REQUEST | Across the whole listing, return each line exactly, with no images included.
****
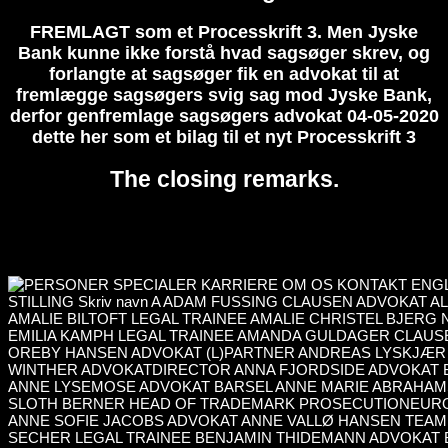
FREMLAGT som et Processkrift 3. Men Jyske
Bank kunne ikke forstå hvad sagsøger skrev, og
forlangte at sagsøger fik en advokat til at
fremlægge sagsøgers svig sag mod Jyske Bank,
derfor genfremlage sagsøgers advokat 04-05-2020
dette her som et bilag til et nyt Processkrift 3
The closing remarks.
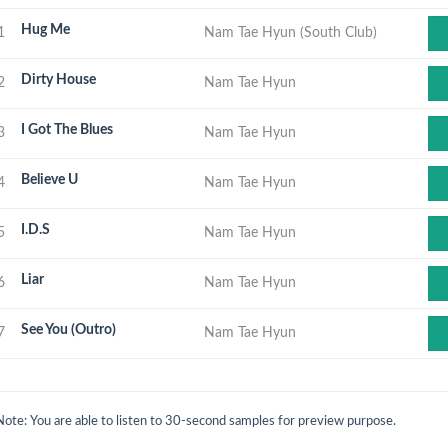
Hug Me
1
Nam Tae Hyun (South Club)
Dirty House
2
Nam Tae Hyun
I Got The Blues
3
Nam Tae Hyun
Believe U
4
Nam Tae Hyun
I.D.S
5
Nam Tae Hyun
Liar
6
Nam Tae Hyun
See You (Outro)
7
Nam Tae Hyun
Note: You are able to listen to 30-second samples for preview purpose.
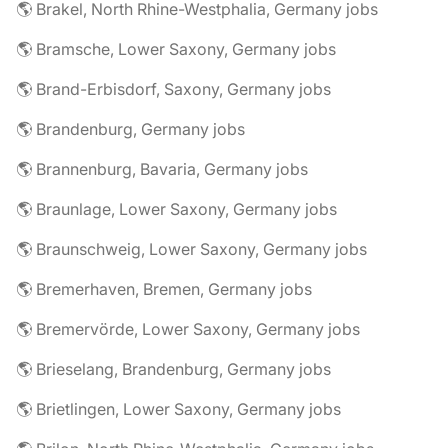
🌎 Brakel, North Rhine-Westphalia, Germany jobs
🌎 Bramsche, Lower Saxony, Germany jobs
🌎 Brand-Erbisdorf, Saxony, Germany jobs
🌎 Brandenburg, Germany jobs
🌎 Brannenburg, Bavaria, Germany jobs
🌎 Braunlage, Lower Saxony, Germany jobs
🌎 Braunschweig, Lower Saxony, Germany jobs
🌎 Bremerhaven, Bremen, Germany jobs
🌎 Bremervörde, Lower Saxony, Germany jobs
🌎 Brieselang, Brandenburg, Germany jobs
🌎 Brietlingen, Lower Saxony, Germany jobs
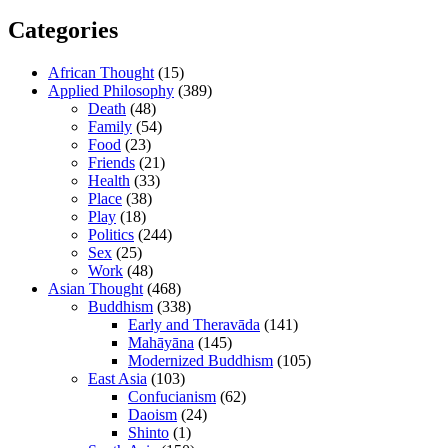
Categories
African Thought
(15)
Applied Philosophy
(389)
Death
(48)
Family
(54)
Food
(23)
Friends
(21)
Health
(33)
Place
(38)
Play
(18)
Politics
(244)
Sex
(25)
Work
(48)
Asian Thought
(468)
Buddhism
(338)
Early and Theravāda
(141)
Mahāyāna
(145)
Modernized Buddhism
(105)
East Asia
(103)
Confucianism
(62)
Daoism
(24)
Shinto
(1)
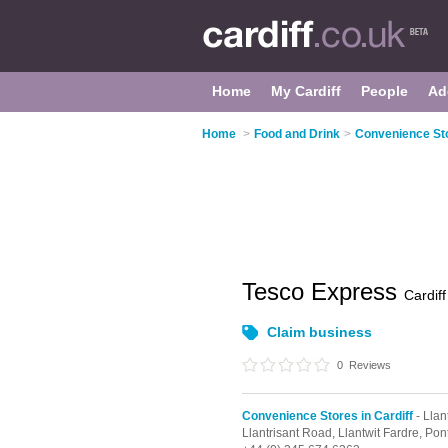
Home
My Cardiff
People
Ad
Home
>
Food and Drink
>
Convenience Sto
Tesco Express
Cardiff
Claim business
0
Reviews
Convenience Stores in Cardiff
- Llan
Llantrisant Road,
Llantwit Fardre,
Pon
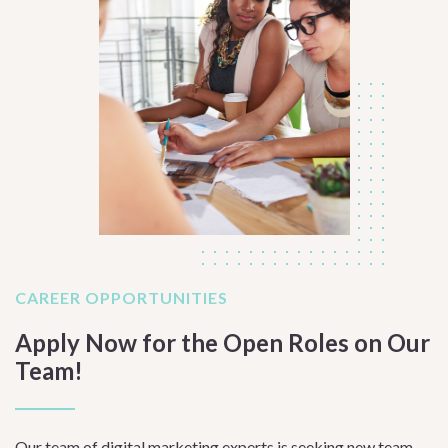
CAREER OPPORTUNITIES
Apply Now for the Open Roles on Our
Team!
Our team of digital marketing experts is seeking new team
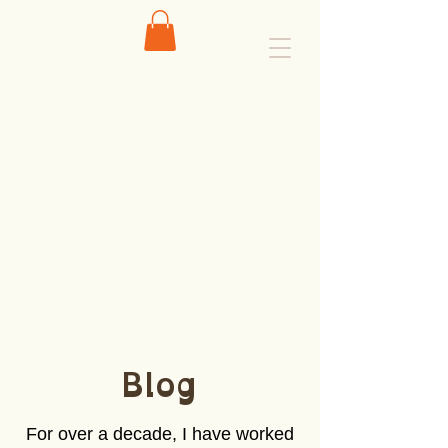
Blog
For over a decade, I have worked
****
ANSWER TO THIS TASK |
FREMLAGT som et Processkrift 3. Men Jyske
Bank kunne ikke forstå hvad sagsøger skrev, og
forlangte at sagsøger fik en advokat til at
fremlægge sagsøgers svig sag mod Jyske Bank,
derfor genfremlage sagsøgers advokat 04-05-2020
dette her som et bilag til et nyt Processkrift 3
The closing remarks.
Hug Me
1
Nam Tae Hyun (South Club)
Dirty House
2
Nam Tae Hyun
I Got The Blues
3
Nam Tae Hyun
Believe U
4
Nam Tae Hyun
I.D.S
5
Nam Tae Hyun
Liar
6
Nam Tae Hyun
See You (Outro)
7
Nam Tae Hyun
Note: You are able to listen to 30-second samples for preview purpose.
🌎 Brakel, North Rhine-Westphalia, Germany jobs
🌎 Bramsche, Lower Saxony, Germany jobs
🌎 Brand-Erbisdorf, Saxony, Germany jobs
🌎 Brandenburg, Germany jobs
🌎 Brannenburg, Bavaria, Germany jobs
🌎 Braunlage, Lower Saxony, Germany jobs
🌎 Braunschweig, Lower Saxony, Germany jobs
🌎 Bremerhaven, Bremen, Germany jobs
🌎 Bremervörde, Lower Saxony, Germany jobs
🌎 Brieselang, Brandenburg, Germany jobs
🌎 Brietlingen, Lower Saxony, Germany jobs
Categories
African Thought
(15)
Applied Philosophy
(389)
Death
(48)
Family
(54)
Food
(23)
Friends
(21)
Health
(33)
Place
(38)
Play
(18)
Politics
(244)
Sex
(25)
Work
(48)
Asian Thought
(468)
Buddhism
(338)
Early and Theravāda
(141)
Mahāyāna
(145)
Modernized Buddhism
(105)
East Asia
(103)
Confucianism
(62)
Daoism
(24)
Shinto
(1)
Home
My Cardiff
People
Ad
Home
>
Food and Drink
>
Convenience Sto
Tesco Express
Cardiff
Claim business
0
Reviews
Convenience Stores in Cardiff
- Llan
Llantrisant Road,
Llantwit Fardre,
Pon
CAREER OPPORTUNITIES
Apply Now for the Open Roles on Our
Team!
Our team of digital marketing experts is seeking new team
Blog
For over a decade, I have worked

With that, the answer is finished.